# Boarding needed in Oklahoma City



## proequine (Jul 9, 2009)

*Bridlewood Equestrian* Oklahoma City
Just happen to know of a place!
Full Care- English & Western, all breed - Multiple trainers for lessons, or "simply enjoy your horse!" 
Indoor arena, 3 Outdoor arenas- 120 acres- Trail Riding along the North Candian River see web site...

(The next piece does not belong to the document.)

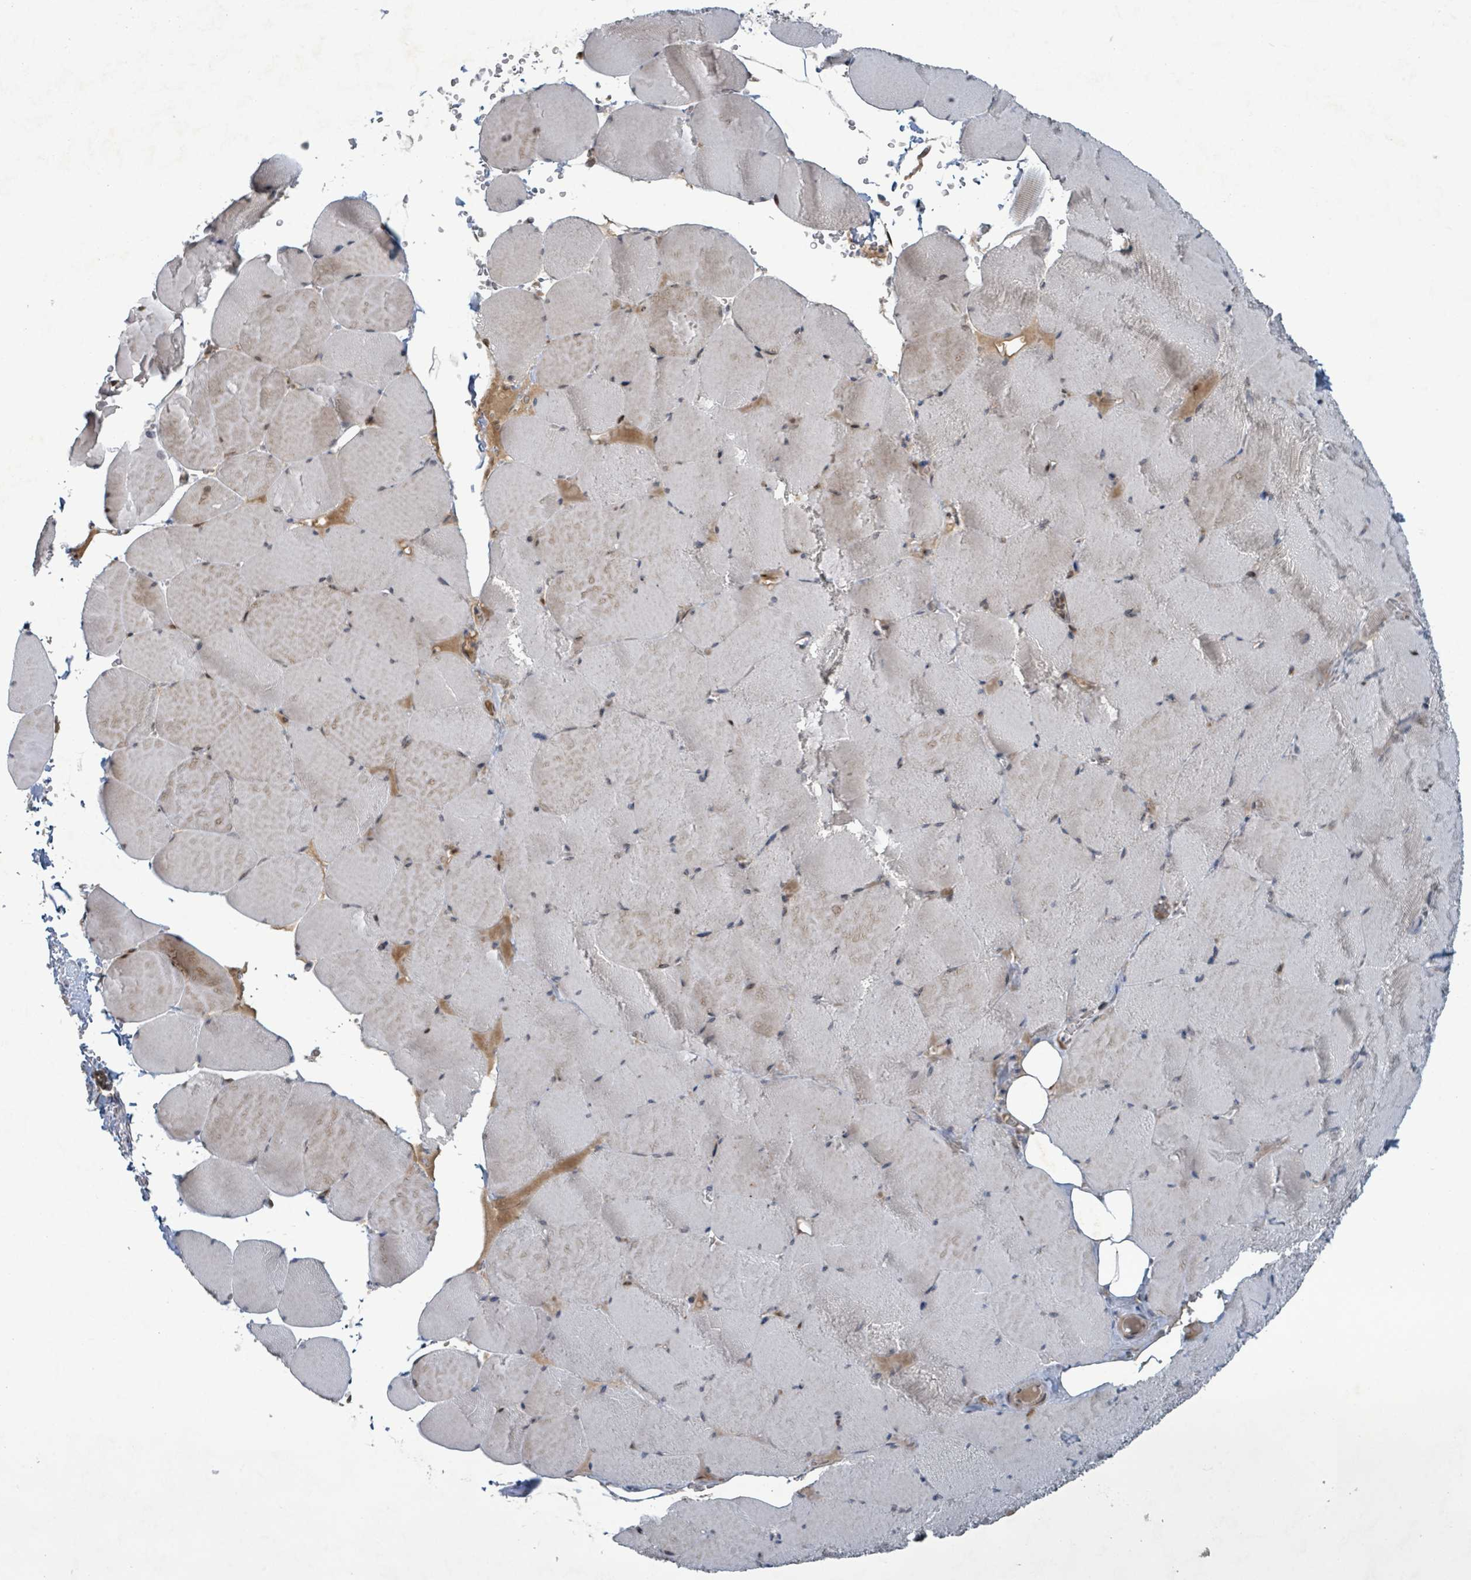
{"staining": {"intensity": "negative", "quantity": "none", "location": "none"}, "tissue": "skeletal muscle", "cell_type": "Myocytes", "image_type": "normal", "snomed": [{"axis": "morphology", "description": "Normal tissue, NOS"}, {"axis": "topography", "description": "Skeletal muscle"}, {"axis": "topography", "description": "Head-Neck"}], "caption": "Immunohistochemistry (IHC) photomicrograph of unremarkable skeletal muscle: human skeletal muscle stained with DAB (3,3'-diaminobenzidine) shows no significant protein staining in myocytes.", "gene": "OR51E1", "patient": {"sex": "male", "age": 66}}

Horse boarding Oklahoma City Oklahoma Bridlewood


----------



## GoldSahara (May 4, 2010)

Welcome to OKC! I used to board at a place called Windy Hill Farm later changed to Country Time Stables (divorce settlement). I learned to ride from the owner. It is a great lower budget place and great atmosphire, but I haven't been there in several years, so I don't know how it is now. I can't seem to find it online, either. If you do find it, let me know! I would love to reconnect with them. The owner was named Leslie (I'm not sure of her last name after the divorce, it used to be Bayfield)

Also, if you hear of any good riding opprotunities or ways for someone to connect with other horse people I would love to hear about them. I own my horses at my own property now and I miss riding with other people!

And thirdly, if you are going to be buying a house, housing in OKC is really affordable. I own a house in Bethany (west of OKC) on 2 acres and it only cost 150,000. Not bad compared to the rest of the nation.

Again, welcome to OKC! I hope you love it here


----------